Identifying predefined gene sets enriched with DEGs has become a routine part of microarray analysis, and provides investigators with greater biological insight than significant gene lists alone. Our aim was to develop a method that (i) does not require the choice of a significance cutoff, (ii) allows the investigator to choose different methods for detecting DEGs, (iii) provides unbiased assessment of statistical significance and (iv) similar to FE test has an intuitive interpretation in terms of odds ratios. The method we developed, LRpath, uses logistic regression to model the relationship between gene set membership and differential expression in terms of odds ratios of enrichment. The basic question addressed by LRpath is whether the odds of a gene belonging to a predefined gene set increases as the significance of differential expression increases. Unlike the χ2-type of methods, our model allows the data resulting from tests of differential expression to remain on a continuous scale. This removes the need to choose a significance cutoff, and has the advantage of taking into account the distribution of significance levels for genes not belonging to, as well as belonging to, the gene set of interest. If expression of genes from a specific biological pathway is affected in the experiment, we would expect that genes with significant P-values are more likely to be members of this pathway than genes with less significant P-values, although we may not know exactly where, or want, to draw a line between ‘significant’ and ‘non-significant’ differential expressions.

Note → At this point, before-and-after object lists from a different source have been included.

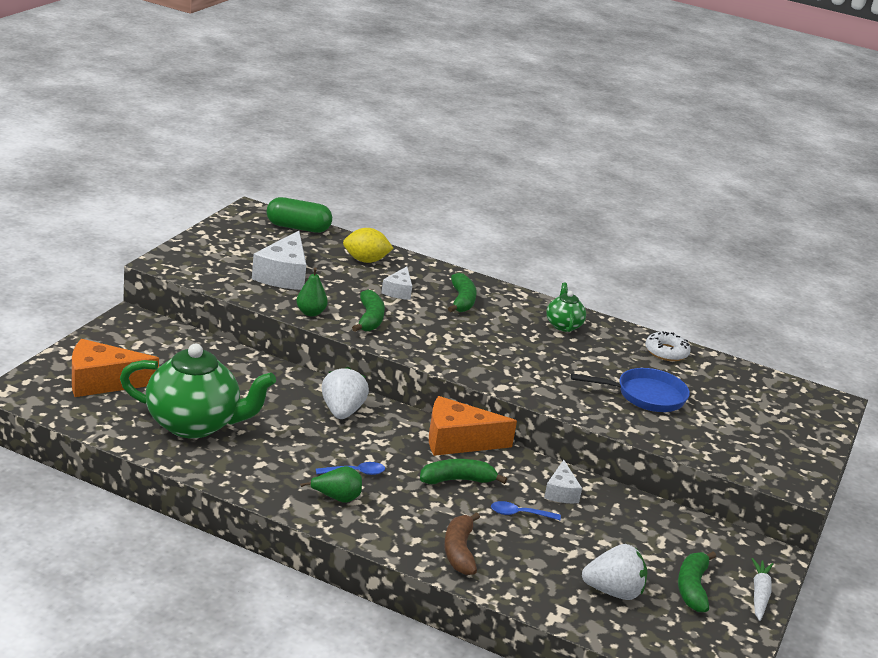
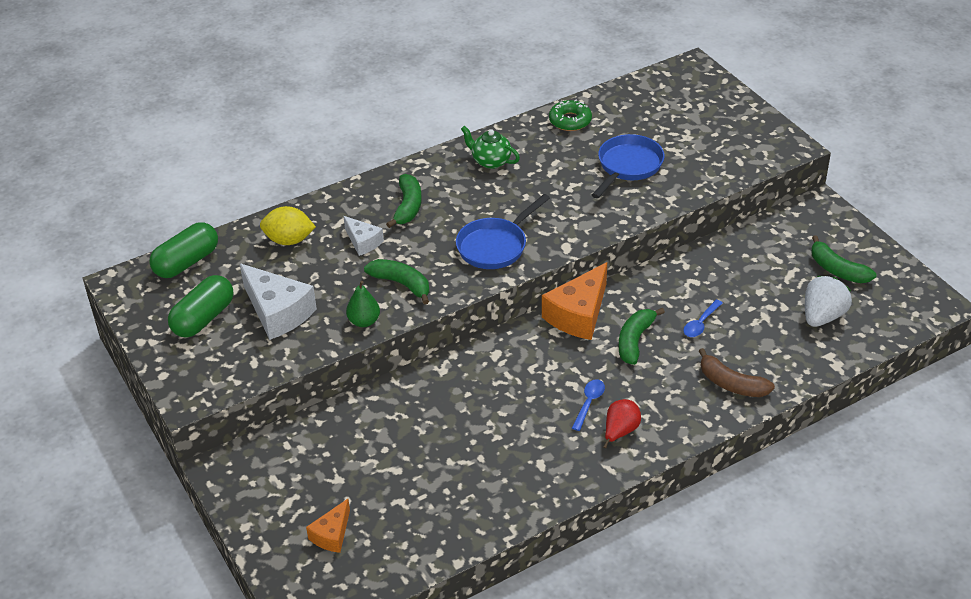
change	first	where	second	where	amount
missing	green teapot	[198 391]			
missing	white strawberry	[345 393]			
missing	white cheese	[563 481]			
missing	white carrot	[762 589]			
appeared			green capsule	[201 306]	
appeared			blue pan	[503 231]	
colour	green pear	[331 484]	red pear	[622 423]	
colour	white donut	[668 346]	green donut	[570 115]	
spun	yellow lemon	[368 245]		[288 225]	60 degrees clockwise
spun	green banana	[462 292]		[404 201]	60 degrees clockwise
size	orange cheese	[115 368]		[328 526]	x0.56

Led by the communication from Michael Newton about underlying similarities between the logistic regression and the random-sets framework, we further examined the relationship between the two methods. Our results indicate that the differences between the two procedures, when using the same score are very small. Actually, it can be shown that the random-sets method of allez is nearly identical (see Supplementary Material
) to performing logistic regression and using the score test for significance, which is asymptotically equivalent to the statistical test used by LRpath. Thus, small observed differences could be due to small differences in the performance of the score and the Wald tests in this context of logistic regression. Regardless of which of the two procedures are used, one seems to be better off using −log(P
-values) instead of using the z
We performed an in-depth comparison with other relevant methods using both simulated and experimental data. In the simulation study, we know the exact truth about enriched GO terms, but the simulated data lacks the natural correlation structure found in experimental data and may have unrealistic distributional properties. On the other hand, the exact truth is unknown in the breast cancer microarray data we analyzed, but the other issues are appropriately addressed. This comparison of independent experimental datasets is both inherently free of bias, and addresses the question of which methods provide the most reproducible results. The observed concordance of the results in these different analyses offers strong evidence that our conclusions are valid and reproducible. Results of our simulation study indicate that, as expected, the power to detect enriched GO terms depends greatly on the level of enrichment, and to a lesser extent on several other parameters tested. For FE test, we conclude that both the significance cutoff used to define DEGs and the test used to detect DEGs (data not shown) affect the results of gene enrichment testing. Overall, LRpath performed better than the other methods tested based on all criteria.
Using the concordance between the two independent larger sample breast cancer datasets, we showed that LRpath again resulted in the best performance. The results from these analyses were generally in agreement with results of the simulation study. In both cases, allez and ProbCD performed favorably, and FE with a fairly relaxed cutoff also performed well. ProbCD may offer an additional advantage in situations when the gene set assignments are probabilistic. Newton et al. showed that selection methods (e.g. FE test) and averaging methods (e.g. allez) each have a ‘domain of superiority’ in the space of possible enrichment problems. In general, averaging methods are superior when the differential expression effects are relatively small and are most advantageous when the enrichment level is also high. Based on our results for the breast cancer experiments, it seem likely that these criteria held true, and that the disadvantage of the averaging method can be at least partially offset by using an input measure, such as −log(P-value), that allows a smaller number of highly DEGs to help drive the enrichment process. Further comparisons will be necessary to assess the performance of other gene score measurements as input, such as log-fold change or t-statistics, and to what extent their performances are dataset dependent.
Using the breast cancer (Miller et al
; Sotiriou et al
) and IPF (Pardo et al
) datasets, we also uncovered novel insights into the biological mechanisms of these diseases. In breast cancer, we demonstrate the use of LRpath and other methods to detect consistent GO terms distinguishing histologic grade 3 and grade 1 primary breast tumor samples from two independent datasets. In IPF, we demonstrate the use of LRpath to detect over-represented biological categories not presented in the original analysis and which would not have been identified by FE test (i.e. identifying additional pathways including altered ‘Cell cycle’, decreased ‘Blood vessel development’ and a decrease in ‘Cytokine−cytokine receptor interaction’.)
We have implemented LRpath as an R function (Ihaka et al
, and Supplementary Material
) which can be downloaded along with all other Supplementary Material
from our supporting website http://eh3.uc.edu/lrpath
. The function is designed to automatically test the categories of GO terms or KEGG Pathways, but can be modified for use with user-defined categories. Current implementation accepts as input significance statistics of the investigator's choice and allows for duplicate and missing gene identifiers.